As of 10th January 2014, I left my day job and I am now a full-time self employed coder. Or software engineer. Or software consultant. Or computer programmer. Any one of those titles, really!
I would like to have blogged about this sooner but the first month was an absolute whirlwind! I worked every hour I possibly could to ensure that I’d have enough money at the end of the month to pay bills, mortgage, accountant fees, and so forth, not to mention the equipment I had to buy… Any time I wasn’t coding, I was either doing the books or doing research of all the new tech I’m having to get to grips with. It’s been hectic – I’ve taken an hour a day to go to the gym and I’ve seen my wonderful partner twice a week, but aside from that I’ve barely paused to draw breath!
Well, now things are up and running, the boat has stopped rocking a little bit and I’ve finally started to come up for air. I’ve secured stable work for the next few months and I can stop tearing around quite so much… It’s a very difficult balance to strike when you start out – how much do you take on? I wasn’t short of offers (thankfully!), although I had to be firm on my rates on many occasions. I took on an awful lot of smaller jobs to start with, but now it looks like I can work mainly on larger projects, for at least the next three months, which is fantastic security.
If you’re thinking of going self employed, here are a few (very raw!) tips from somebody who has just done it:
- Know people – get your name and face out there! Go to tech meetups (such as Unified Diff). Blog. Collaborate on projects. If you don’t know anybody, and people don’t know you’re good, you’ll struggle.
- Get an accountant – mine is Clever Accounts, who have been wonderful. I guess you could handle all your taxes etc yourself, but you’ll have enough to do doing the work without having to read endless online documentation from HMRC, certainly at first!
- Set yourself some time aside to go a bit mad – you won’t see your friends for a while. You’ll have to do some triage. Make sure you protect the most precious spaces in your life. For me, this was my relationship with my partner and time in church.
- Register as a company and get a separate bank account – CAP do a good video on self employment
- Do it scared – I do everything scared, pretty much, it doesn’t have to stop you if you’re scared.

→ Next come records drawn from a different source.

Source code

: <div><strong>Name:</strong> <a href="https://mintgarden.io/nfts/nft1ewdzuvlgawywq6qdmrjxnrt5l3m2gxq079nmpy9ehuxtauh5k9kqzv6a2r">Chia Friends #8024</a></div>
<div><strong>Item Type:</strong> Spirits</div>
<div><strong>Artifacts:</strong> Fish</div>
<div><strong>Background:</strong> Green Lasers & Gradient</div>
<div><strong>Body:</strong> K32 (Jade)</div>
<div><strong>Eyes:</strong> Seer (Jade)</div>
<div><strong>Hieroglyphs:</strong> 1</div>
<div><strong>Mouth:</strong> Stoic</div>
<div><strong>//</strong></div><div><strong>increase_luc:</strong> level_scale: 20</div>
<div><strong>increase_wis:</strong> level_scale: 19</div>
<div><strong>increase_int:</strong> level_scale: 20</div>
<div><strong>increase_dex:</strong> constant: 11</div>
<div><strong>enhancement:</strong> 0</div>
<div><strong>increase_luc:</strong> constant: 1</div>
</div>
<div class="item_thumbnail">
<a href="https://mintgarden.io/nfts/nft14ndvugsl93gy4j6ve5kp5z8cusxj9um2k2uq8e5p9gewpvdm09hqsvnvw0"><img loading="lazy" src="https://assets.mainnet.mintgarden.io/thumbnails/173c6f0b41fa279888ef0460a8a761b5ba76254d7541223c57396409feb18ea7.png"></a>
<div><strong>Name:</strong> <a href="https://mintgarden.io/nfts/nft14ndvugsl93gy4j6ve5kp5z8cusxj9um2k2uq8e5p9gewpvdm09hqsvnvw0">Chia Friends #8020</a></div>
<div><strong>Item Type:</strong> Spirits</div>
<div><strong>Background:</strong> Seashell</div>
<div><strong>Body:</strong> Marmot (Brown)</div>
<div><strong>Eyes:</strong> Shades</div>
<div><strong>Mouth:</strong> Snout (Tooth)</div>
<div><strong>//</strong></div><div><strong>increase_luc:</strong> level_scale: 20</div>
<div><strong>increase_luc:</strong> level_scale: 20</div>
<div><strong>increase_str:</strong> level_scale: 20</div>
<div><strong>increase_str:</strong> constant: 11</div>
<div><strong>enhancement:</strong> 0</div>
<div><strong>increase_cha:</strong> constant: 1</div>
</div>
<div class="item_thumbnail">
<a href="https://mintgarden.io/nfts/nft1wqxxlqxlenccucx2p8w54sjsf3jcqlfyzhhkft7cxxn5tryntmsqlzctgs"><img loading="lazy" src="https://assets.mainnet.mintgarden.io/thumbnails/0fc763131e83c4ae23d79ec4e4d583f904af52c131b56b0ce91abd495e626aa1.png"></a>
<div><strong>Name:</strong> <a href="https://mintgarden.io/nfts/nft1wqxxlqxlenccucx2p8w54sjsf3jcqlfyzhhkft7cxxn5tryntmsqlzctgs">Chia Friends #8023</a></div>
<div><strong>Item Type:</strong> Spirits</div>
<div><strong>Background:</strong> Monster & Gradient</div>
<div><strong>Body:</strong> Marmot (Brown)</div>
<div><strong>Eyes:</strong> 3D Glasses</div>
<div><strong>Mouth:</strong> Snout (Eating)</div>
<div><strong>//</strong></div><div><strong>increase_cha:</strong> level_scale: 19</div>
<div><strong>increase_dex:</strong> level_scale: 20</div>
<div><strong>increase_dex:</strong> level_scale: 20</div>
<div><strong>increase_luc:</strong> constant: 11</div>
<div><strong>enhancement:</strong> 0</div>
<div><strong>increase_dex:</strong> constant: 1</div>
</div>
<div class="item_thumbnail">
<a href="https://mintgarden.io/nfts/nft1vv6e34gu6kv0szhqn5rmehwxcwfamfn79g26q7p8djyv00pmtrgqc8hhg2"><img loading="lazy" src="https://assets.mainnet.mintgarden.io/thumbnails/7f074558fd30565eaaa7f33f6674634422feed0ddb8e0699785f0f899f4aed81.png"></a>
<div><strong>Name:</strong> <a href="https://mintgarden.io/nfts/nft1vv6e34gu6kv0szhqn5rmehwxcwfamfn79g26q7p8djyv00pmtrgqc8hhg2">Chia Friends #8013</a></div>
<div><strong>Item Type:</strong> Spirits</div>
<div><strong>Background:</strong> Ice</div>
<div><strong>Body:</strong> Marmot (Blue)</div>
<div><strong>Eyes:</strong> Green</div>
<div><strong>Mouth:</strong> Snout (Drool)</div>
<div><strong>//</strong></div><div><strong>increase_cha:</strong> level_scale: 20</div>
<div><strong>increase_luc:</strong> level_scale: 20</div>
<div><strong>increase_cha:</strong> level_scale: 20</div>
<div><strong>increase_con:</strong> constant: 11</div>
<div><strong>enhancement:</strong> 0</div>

- Stay firm on your rates – if you drop prices for one customer, word can get around. Don’t do it. If you’re good, you’ll find customers who can pay for you. I didn’t want to end up working for too little money – running a business costs money, and I have a mortgage to pay.
Obviously, I’m a newcomer to all this, but I think that’s all solid advice – well, I would, wouldn’t I? 😉
I’m going to try to blog here a bit more regularly – I have plenty to say, it’s just finding the time to say it!